We do have a few reservations regarding this method. First, if we are comparing two films of dramatically different lengths, say 10 minutes and 100 minutes, then the shot length increasing significantly from one partition to the next means very different things in the context of each film. In the shorter film, it means that change occurred over 6 seconds; in the long film it means that change occurred over 60 seconds. That is a severe limitation of this method. Therefore, it is important to only use it to make statements such as "in both of these films, the shot lengths in their second halves is about twice the shot lengths in their first halves", and to not make statements like "these cutting rates of these films increase equally rapidly". Second, we don't know whether or not it is valid to calculate the average shot length for a partition in which no cuts occur.

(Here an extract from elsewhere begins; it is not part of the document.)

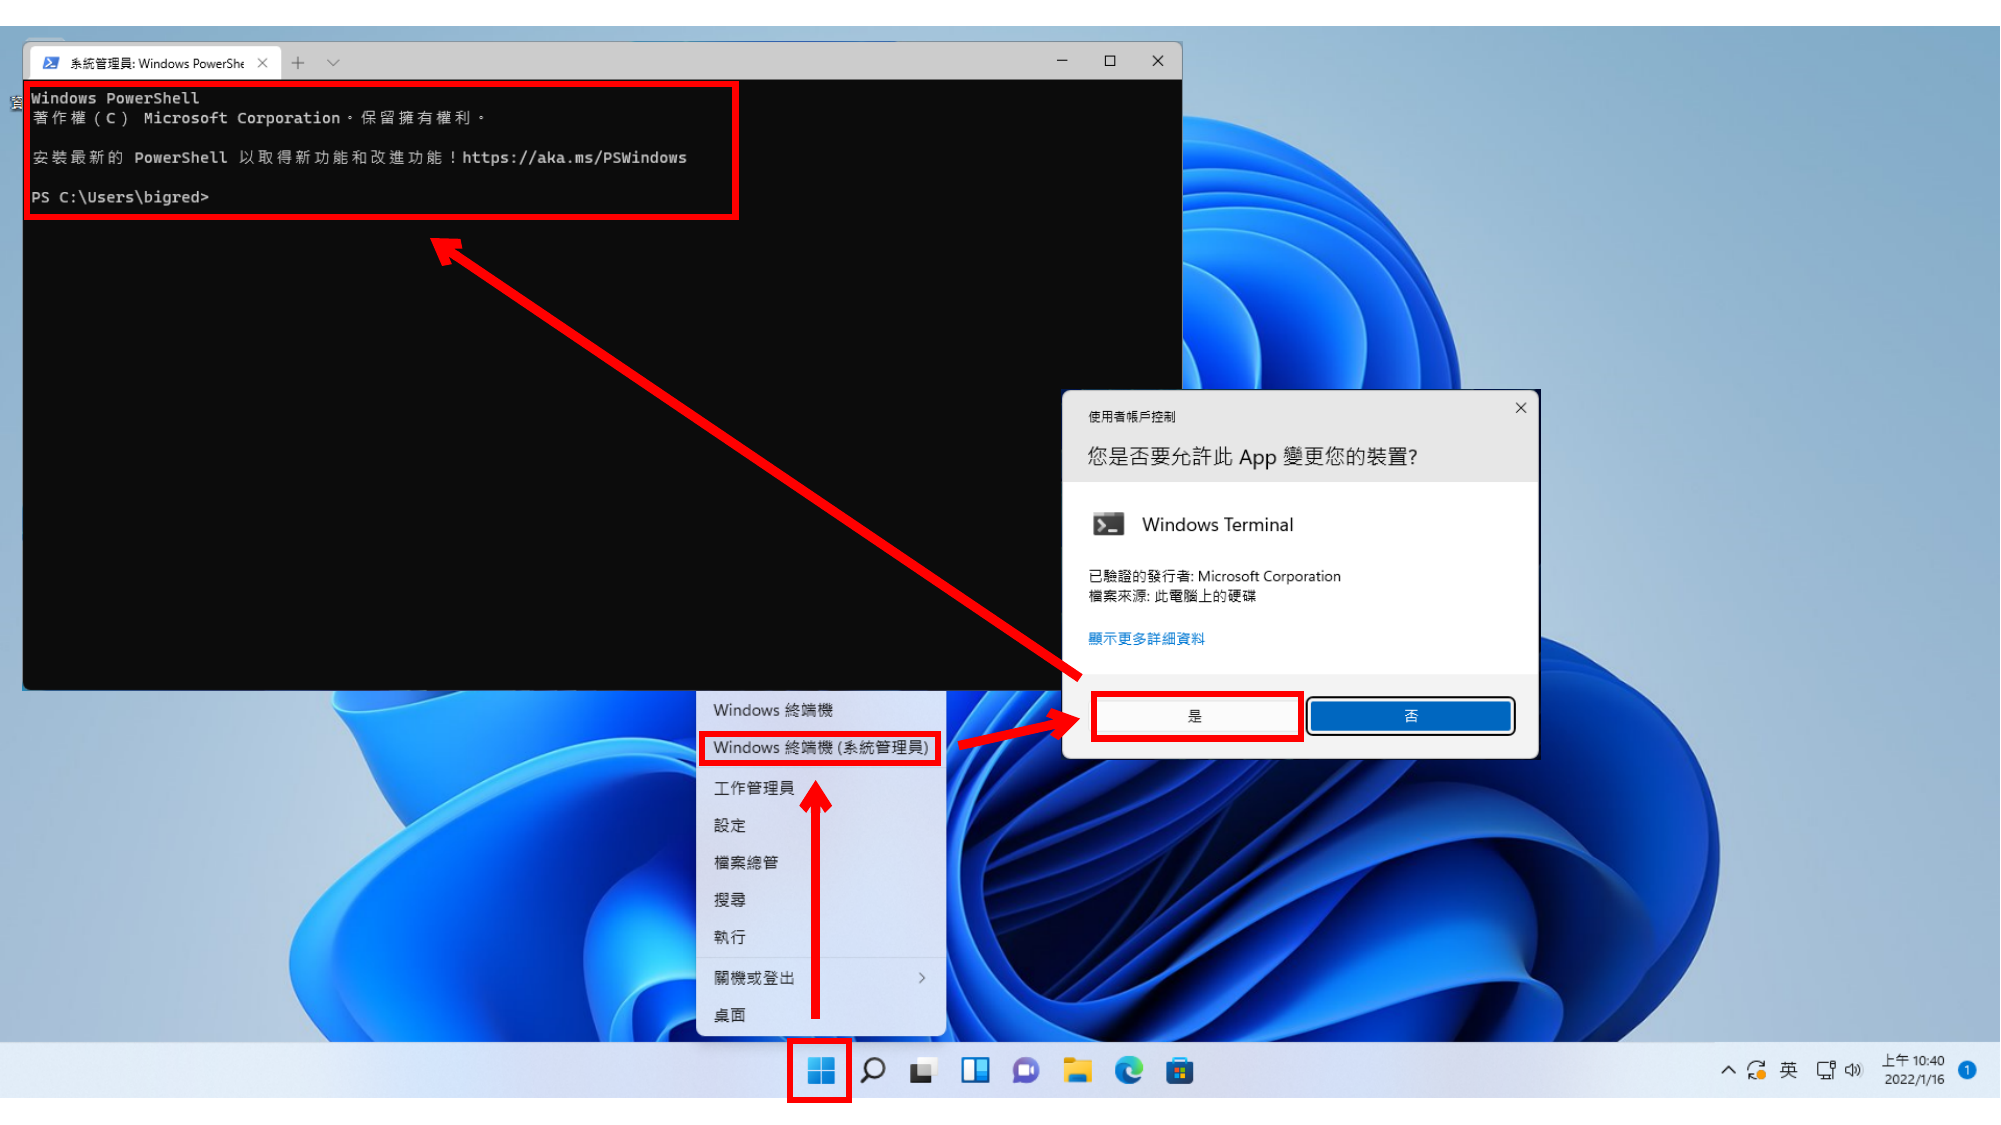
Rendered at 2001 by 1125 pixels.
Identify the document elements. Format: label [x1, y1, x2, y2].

text_box [429, 238, 1080, 679]
text_box [958, 718, 1080, 746]
picture [0, 26, 2000, 1098]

In one sense it is intuitively valid: even a partition is entirely contained within a shot, the longer that shot is the "slower" it is, and our data should reflect that. Nevertheless, it is a concern.

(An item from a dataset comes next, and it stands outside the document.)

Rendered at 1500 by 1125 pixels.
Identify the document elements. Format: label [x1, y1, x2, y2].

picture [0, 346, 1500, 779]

Using this technique, we have generated ASL by partition data for every film in the Cinemetrics database. We are experimenting with comparisons, both between films and between groups of films. In fact, using this technique we can even generate a "curve" that represents shot length versus fraction of film complete for the average film. That is, given a group of films (or the whole database), we can average the ASL in each partition across all films in that group. Performing this for each partition yields an "Average ASL versus fraction of film" data set. Though these are discrete values, and not a continuous curve like the ones generated by the polynomial interpolation that Cinemetrics currently uses, the result is a novel description of how a group of films tends to change over time. Yuri has generated an example application and analysis and will be releasing that for comments soon.

We have our own reservations regarding this technique and would appreciate any feedback. We believe, however, that this will open Cinemetrics' data to new analysis techniques, particularly those that rely on having sequences of data measured at uniform time intervals--ie time series and other advanced techniques. Input from statisticians on the validity of this method would be particularly helpful.